# Math Help - Equation problem help

1. ## Equation problem help

$\frac{1}{a}+\frac{1}{b}+\frac{1}{c}+\frac{1}{d}=1$

Note that $a,b,c$ and $d$ are natural numbers and you have to find all the possibilities. I only found that $a=b=c=d=4$ or $a=b=c=6$ and $d=2$.
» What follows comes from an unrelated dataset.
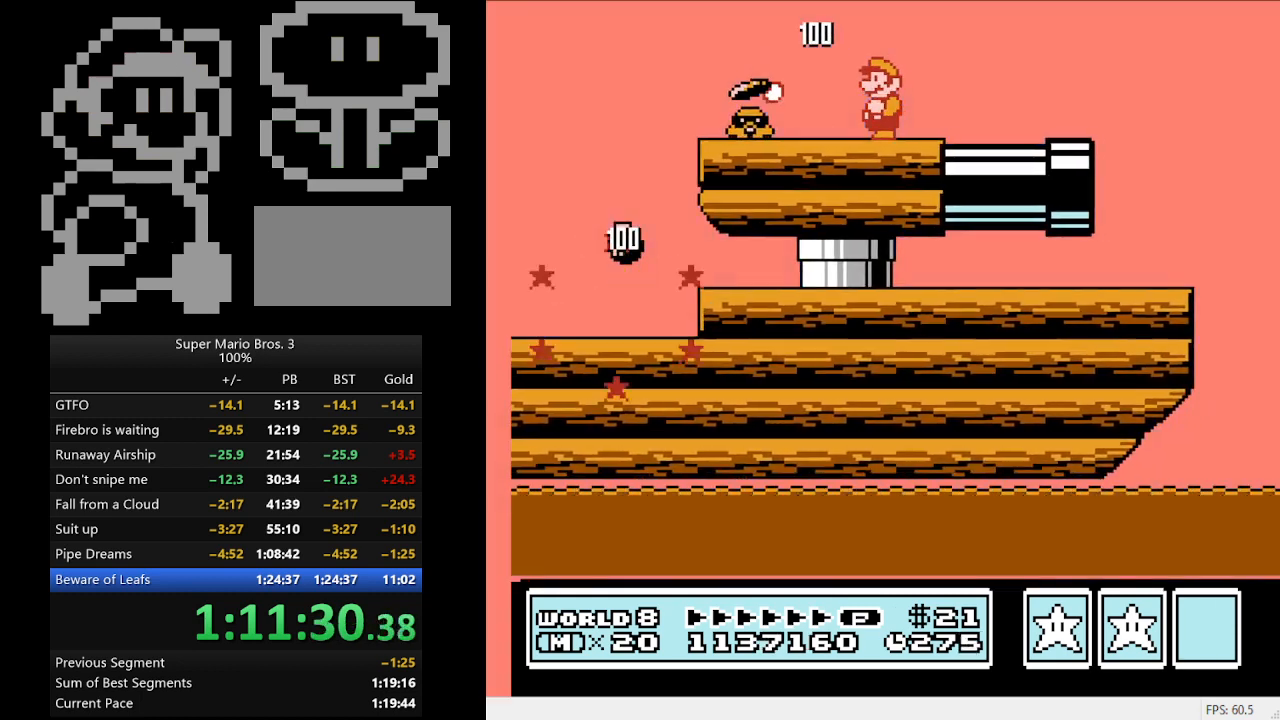
{"buttons": [], "events": [[200, "B", "down"], [333, "B", "up"]]}
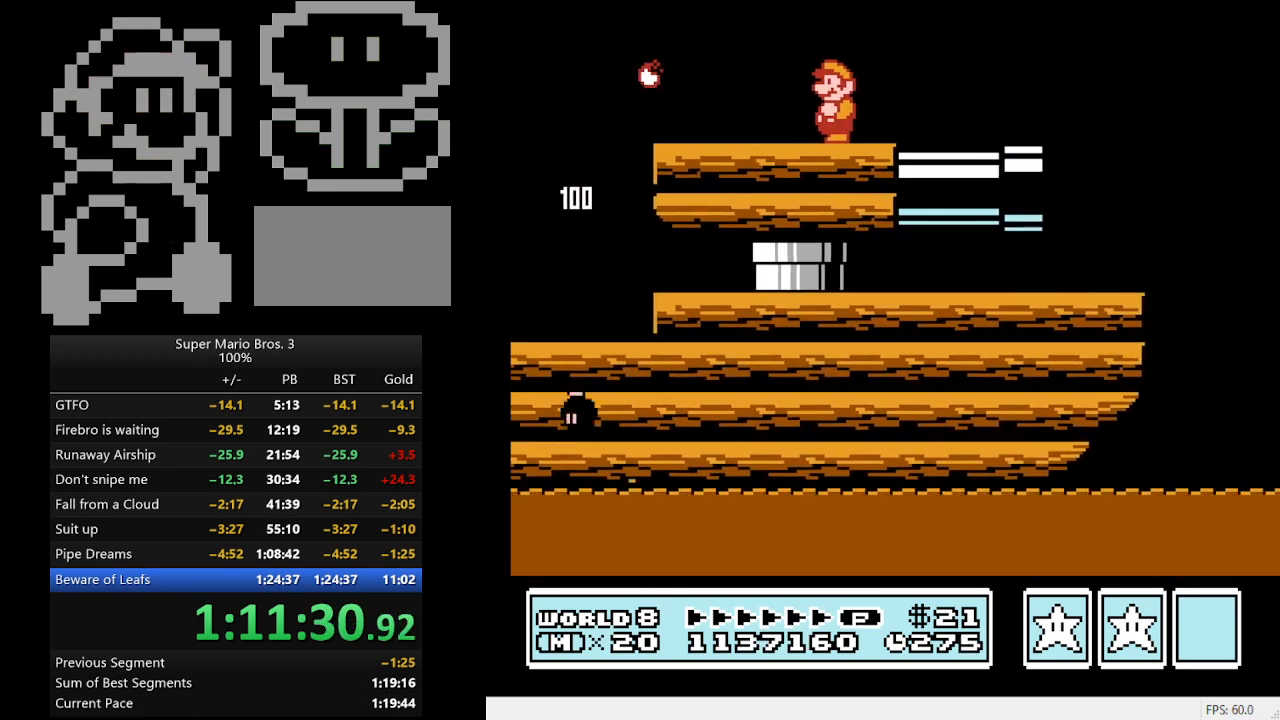
{"buttons": [], "events": [[100, "B", "down"], [300, "B", "up"]]}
2. Originally Posted by brainmixer
$\frac{1}{a}+\frac{1}{b}+\frac{1}{c}+\frac{1}{d}=1$

Note that $a,b,c$ and $d$ are natural numbers and you have to find all the possibilities. I only found that $a=b=c=d=4$ or $a=b=c=6$ and $d=2$.

$\frac{1}{a}+\frac{1}{b}+\frac{1}{c}+\frac{1}{d}=1$

first, a symetry exists among a, b, c, d
so, suppose a=<b=<c=<d
in this way, 4/a>=1
a>=1
well, you can suppose a=1 or a=2 or a=3 or a=4

* if a=1
there is no solutions
* if a=2
then, $\frac{1}{b}+\frac{1}{c}+\frac{1}{d}=\frac{1}{2}$
or b=<c=<d
so 3/b>=1/2
b=<6
in this way, b=1 or b=2 or b=3 or b=4 or b=5 or b=6
**if b=1 : no solutions
**if b=2 : no solutions
**if b=3 : $\frac{1}{c}+\frac{1}{d}=\frac{1}{6}$
or c=<d
so 2/c=>1/6
c<=12
in this way, c=1 or c=2 or c=3 or c=4 or c=5 or c=6 or c=7 or c=8 or c=9 or c=10 or c=11 or c=12
***if c=1 or c=2 or c=3 or c=4 or c=5 or c=6 : no solutions
***if c=7: $\frac{1}{7}+\frac{1}{d}=\frac{1}{6}$
$\frac{1}{d}=\frac{1}{42}$
so, d=42
solution 1 : a=2, b=3, c=7, d=42
***if c=8 : $\frac{1}{8}+\frac{1}{d}=\frac{1}{6}$
$\frac{1}{d}=\frac{1}{24}$
so, d=24
solution 2 : a=2, b=3, c=8, d=24
***if c=9 : $\frac{1}{9}+\frac{1}{d}=\frac{1}{6}$
$\frac{1}{d}=\frac{1}{18}$
so, d=18
solution 3 : a=2, b=3, c=9, d=18
***if c=10 : $\frac{1}{10}+\frac{1}{d}=\frac{1}{6}$
$\frac{1}{d}=\frac{1}{15}$
so, d=15
solution 4 : a=2, b=3, c=10, d=15
***if c=11 : no solution
***if c=12 : $\frac{1}{12}+\frac{1}{d}=\frac{1}{6}$
$\frac{1}{d}=\frac{1}{12}$
so, d=12
solution 5 : a=2, b=3, c=12, d=12
**if b=4:
.....

it seems too long....but for sure it's an exhaustive way to solve this problem.